Tragedy and turning point in 1926
In 1926 Frank & Martha Hawks built their “dream house” at 3055 NE 89th Street.
Frank suddenly died in April 1926 at age 61, and Martha, at age 58, considered what she would do to support herself. Frank & Martha had lived in Morningside for more than ten years and had helped build houses in the neighborhood. Being well-connected in the neighborhood network helped Martha start a new phase of life with her own career after Frank’s death.
In the 1920s Martha had actively been working along with Frank to work with clients to arrange for construction of new homes. Now, as a widow, Martha launched a career as a full-fledged real estate agent.
Martha built an office at 8802 35th Ave NE and began advertising in the City Directory and in the real estate column in the newspapers, “Mrs. Hawks, North Seattle Real Estate Specialist.”
Mrs. Hawks, career woman
When Martha Hawks was growing up in the small town of Shelby, Michigan, in the 1870s, her father, Alpheus Neff, had been a respected businessman who started out as a blacksmith and then became co-owner of a hardware store. In 1880, when Martha was eleven years old, her father died at only 32 years of age. Mrs. Neff was left with three children to support, Martha and her two younger brothers. Finding a source of income was a difficult task for a widow in the 1880s, and Mrs. Neff began taking in washing which was one of the few options available to her.
It is likely that her mother’s struggles made a life-long impression upon Martha. In her own life, Martha determined that as a widow herself, she would compete in the marketplace with men, whether or not society would accept a woman as a real estate agent. In 1941 Mrs. Hawks added the line, “twenty years in business,” to her real estate ads. This showed the pride she had in her career and that she was a person of integrity, trusted by her customers and successful in real estate.

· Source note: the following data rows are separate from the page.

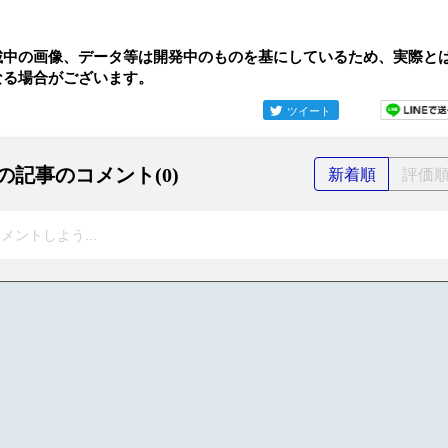
載中の画像、データ等は開発中のものを基にしているため、実際と
なる場合がございます。
ツイート
の記事のコメント(0)
新着順
評価
メントしよう...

Incredibly Mrs. Hawks kept on working at Hawks Realty right up to her death at age 90 in 1958. She lived long enough to see the post-World-War-Two emergence of “Wedgwood” as the new identity of the neighborhood.

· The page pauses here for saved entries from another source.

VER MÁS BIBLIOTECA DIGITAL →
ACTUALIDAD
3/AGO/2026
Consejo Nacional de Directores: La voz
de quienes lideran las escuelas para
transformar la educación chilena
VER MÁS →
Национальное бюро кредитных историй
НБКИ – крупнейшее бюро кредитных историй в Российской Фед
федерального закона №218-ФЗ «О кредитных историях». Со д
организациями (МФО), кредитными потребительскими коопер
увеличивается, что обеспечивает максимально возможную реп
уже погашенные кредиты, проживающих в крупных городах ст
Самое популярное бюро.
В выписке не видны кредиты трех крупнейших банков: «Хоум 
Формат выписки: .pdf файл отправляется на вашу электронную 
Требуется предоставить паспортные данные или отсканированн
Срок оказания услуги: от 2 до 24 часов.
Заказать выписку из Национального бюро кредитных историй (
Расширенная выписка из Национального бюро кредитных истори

This new Wedgwood identity caused the Morningside Church where Mrs. Hawks attended, to change their name to Wedgwood Presbyterian when they moved from the corner of NE 95th Street on 35th Ave NE, to the corner of NE 80th Street. This location was in the heart of the new Wedgwood business district which grew up around Balch’s Wedgwood houses.
We remember Mrs. Hawks as a career woman in real estate in the early formation of the neighborhood which would become Wedgwood.
Sources:
“Birthday party for Mr. J.C. Ames,” Seattle Daily Times, January 5, 1901, page 4. Accessed via on-line Seattle Public Library resources.
Census and City Directory listings.
“King County paving contract for NE 95th Street awarded to Fiorito Brothers,” Seattle Daily Times, March 17, 1931, page 15. Along with paving Sand Point Way NE, in the 1930s work began to connect cross-streets such as NE 95th which goes through all the way from Lake City Way NE to Sand Point Way NE. See this article about Sand Point Way NE for more about the development of that road and the cross-streets such as NE 95th Street, in the 1930s.
Neighborhood anecdotes: people who knew Mrs. Hawks told me she was a member of the Morningside Church and that she played a small pump organ at the church services.
Property records: Puget Sound Regional Archives, repository of the property records of King County.
“What about the “E” in Wedgwood?” The story of how developer Albert Balch named his first plat of Wedgwood houses. He did not deliberately intend to name the neighborhood, but the name spread as other businesses began to use it.

Looking eastward on NE 95th Street, at right is the home of Walter Wood. In the 1920s he served as an on-site agent for the promoters of the Morningside Heights development.